My rating: 3 of 5 stars
Initial reaction: Very cool story. I’ll admit this started rocky and it had cliches that made me roll my eyes more than once, but I really liked watching the development of the relationship between Chase and Kelli. Kelli can be a little on the goofy side in her internal voice, but she’s likable, and I think she’s typical of a chick-lit heroine. Chase has his annoying moments, but he’s very respectful towards Kelli, and it’s refreshing to see that even with the way he teases her, they have a good, flirtatious rapport. I’ll explain more in the full review.
I thought that “Friday Night Alibi” turned out to be a light read in the end for me, but to be honest, it was a rocky road because of places I had problems with it.
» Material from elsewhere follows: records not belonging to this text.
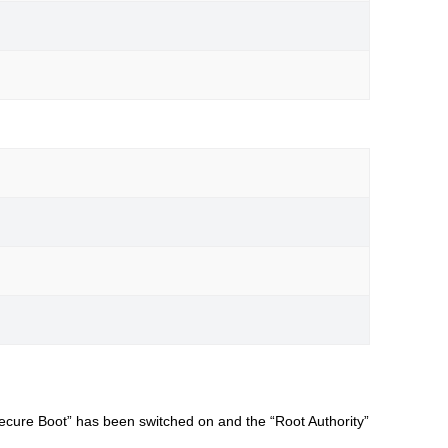
Secure Boot” has been switched on and the “Root Authority”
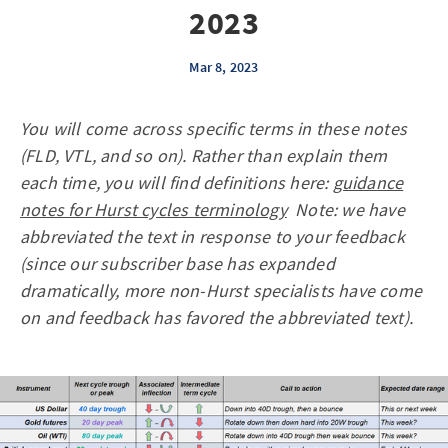
2023
Mar 8, 2023
You will come across specific terms in these notes
(FLD, VTL, and so on). Rather than explain them
each time, you will find definitions here:
guidance
notes for Hurst cycles terminology
Note: we have
abbreviated the text in response to your feedback
(since our subscriber base has expanded
dramatically, more non-Hurst specialists have come
on and feedback has favored the abbreviated text).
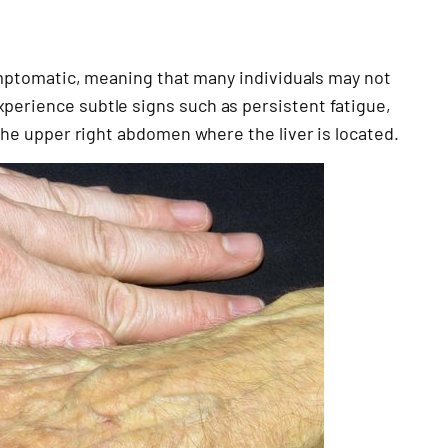
asymptomatic, meaning that many individuals may not
perience subtle signs such as persistent fatigue,
 the upper right abdomen where the liver is located.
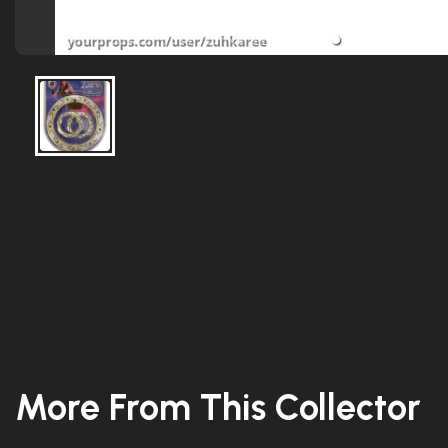
More From This Collector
Depending on your suspension of disbelief and tolerance for the internal voice of the narrating character, this overarching read may or may not hit with you. I think it worked for me because of its light nature for the most part and not necessarily following the paint by numbers story plots I’ve seen in this age group so far. Usual NA readers who want something different from the angst and melodrama probably would enjoy this, because this is pretty light and fluffy in comparison to the usual “tormented tattooed bad boy and female heroine with oh-so-tortuous problems” formula that peppers some of the novels in this area. It was nice to see something a little more comedic and flirty and that didn’t follow all the same grains of the genre for once, and I think Cassie Mae hits the nail on the head for writing something that goes against the current grain on some levels.
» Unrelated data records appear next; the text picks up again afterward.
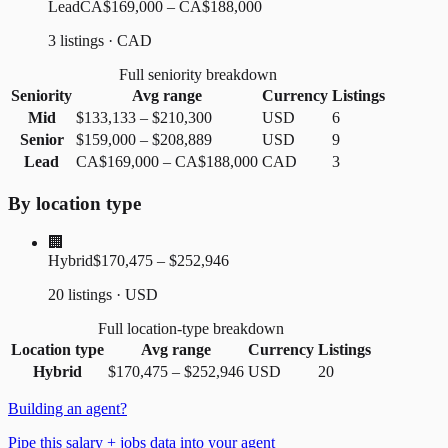
Lead
CA$169,000 – CA$188,000
3 listings · CAD
Full seniority breakdown
Seniority
Avg range
Currency
Listings
Mid
$133,133
–
$210,300
USD
6
Senior
$159,000
–
$208,889
USD
9
Lead
CA$169,000
–
CA$188,000
CAD
3
By location type
🏢
Hybrid
$170,475 – $252,946
20 listings · USD
Full location-type breakdown
Location type
Avg range
Currency
Listings
Hybrid
$170,475
–
$252,946
USD
20
Building an agent?
Pipe this salary + jobs data into your agent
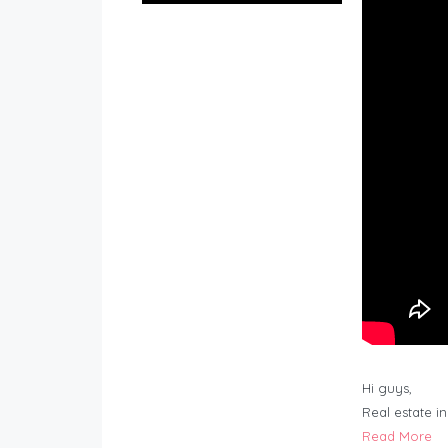
Hi guys,
Real estate i
Read More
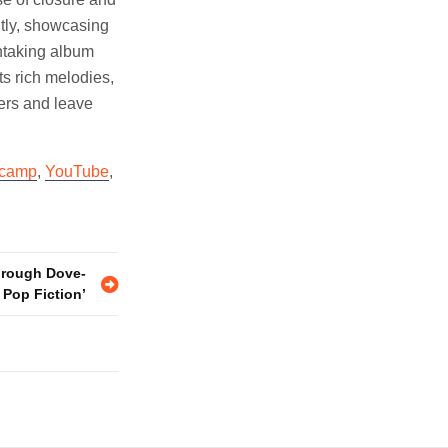
htly, showcasing
thtaking album
ts rich melodies,
ners and leave
camp
,
YouTube
,
hrough Dove-
’s Pop Fiction’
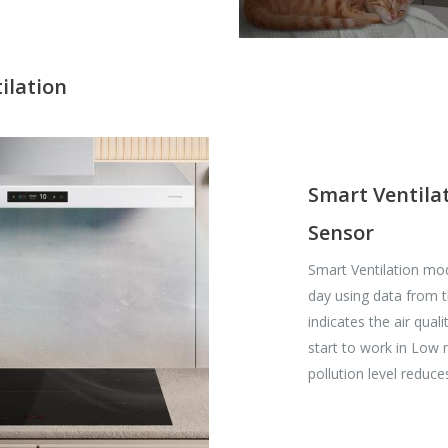
ilation
Smart Ventilat
Sensor
Smart Ventilation mod
day using data from t
indicates the air quali
start to work in Low
pollution level reduce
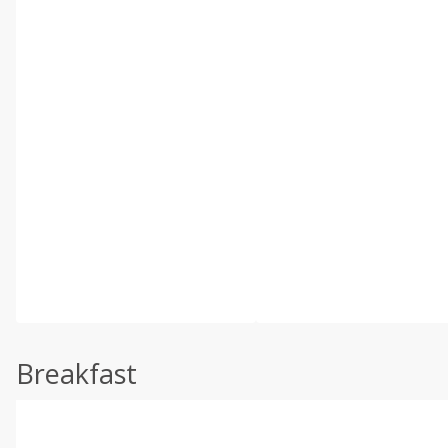
Breakfast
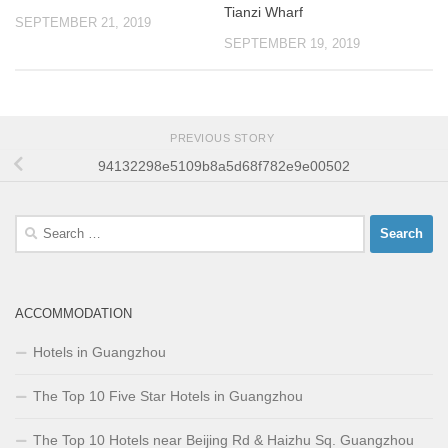
Tianzi Wharf
SEPTEMBER 21, 2019
SEPTEMBER 19, 2019
PREVIOUS STORY
94132298e5109b8a5d68f782e9e00502
Search
for:
ACCOMMODATION
Hotels in Guangzhou
The Top 10 Five Star Hotels in Guangzhou
The Top 10 Hotels near Beijing Rd & Haizhu Sq. Guangzhou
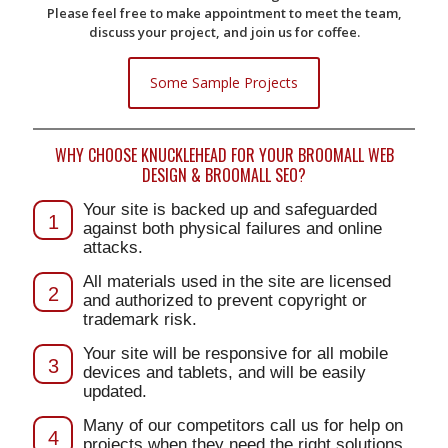
Please feel free to make appointment to meet the team,
discuss your project, and join us for coffee.
Some Sample Projects
WHY CHOOSE KNUCKLEHEAD FOR YOUR BROOMALL WEB
DESIGN & BROOMALL SEO?
Your site is backed up and safeguarded
1
against both physical failures and online
attacks.
All materials used in the site are licensed
2
and authorized to prevent copyright or
trademark risk.
Your site will be responsive for all mobile
3
devices and tablets, and will be easily
updated.
Many of our competitors call us for help on
4
projects when they need the right solutions.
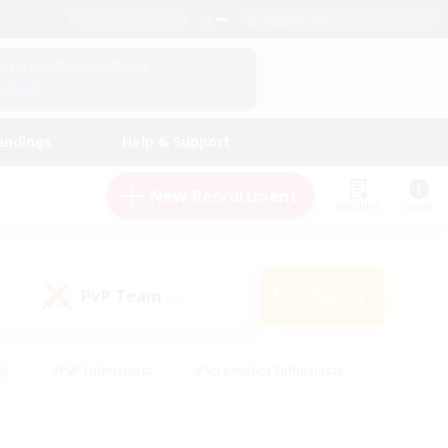
English (UK)
View Your Character Profile
Log In
andings
Help & Support
New Recruitment
Watchlist
Guide
PvP Team
Search
(0)
ly
#PvP Enthusiasts
#Screenshot Enthusiasts
nt Friendly
#Socially Active
#Student Friendly
ts
#Multilingual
As far as being realistic? Ehh, personally speaking, not as I would like, but I consider this pretty much a fluffy read. Part of what distanced me from the read was not being able to relate to the demographic that it portrays and the other part of it I’ll explain below.
The story begins with Kelli, an aspiring college freshman who runs a cover service at her high school and community for people in her well-to-do community. Kelli is probably the all-around picture of a perfect student – makes good grades, goes to church, volunteers. But in the backdrop of things, she runs an “alibi” service, where she serves as a girlfriend or BFF for hire for anyone who needs one for the right price, to maintain their respective image. Kelli’s voice was, in my opinion, too forced in the story with odd turns. She’s quirky, but not necessarily in an endearing way. Her narrative voice was grating in many turns. Saying things like the only thing that’s different between high school guys and college guys are their “hair, size, and how many condoms they carry” was a recipe for making me bang my head against my desk several times, among other things she says. As was having an overconfident love interest (Chase) who calls the heroine “Stinky,” and pretty much has every potential of being an alpha jerk, at least in the first part of the story.
For what it’s worth, the narrative did even out, and I’ll admit I laughed and thought Chase and Kelli’s flirtatious rapport and coming to know each other was worth following, especially when they realized they had more connections than when they first encountered each other. This felt like an easily digested, well-to-do chick lit story after a time, formulaic, but sweet. I still had issues with Kelli’s voice through the narrative, but there were times when she was genuinely funny and I found I liked her, like when she’d gotten a cold and Chase came knocking at her window with a paper bag containing soup and OJ – him saying he “[came] in peace” and her telling him to leave “or leave in pieces”.
It was hard for me to consider at times that Chase was a college student versus Kelli, who was still a high school senior, but I figured they were close enough for the relationship to work out and in the progression it did. It was nice watching the banter and discovery between them, as well as the development of Chase and Kelli’s relationship over time with some palpable tough subjects that are lightly touched upon. Still that doesn’t keep it from having the typical element of “I hate you, I heart you, you saved me, I saved you” motif. If you’re looking for a light flirty read that doesn’t overdo the melodrama and explores the relationships of the two leads in a humored way, this is fine to pickup, but it is formulaic, the cast mostly serves to shape the plot with some palpable stakes, and the heroine’s voice may make or break you. I would almost say that given the content of this novel, it could work for an upper YA audience. There are no heavy handed sexual scenes in this book, which was a distinctly different read in comparison to some of the NA books I’ve picked up.
I think in retrospect if some of the problematic/formulaic elements were taken out of this, and the heroine’s voice were a little smoother, this would’ve been a better read for me personally. I wouldn’t mind reading more of Cassie Mae’s work to see more of what she does in this age group, though, because I liked this for what it was worth.
Overall score: 2.5/5
Note: I received this as an ARC from NetGalley, from the publisher Random House Flirt.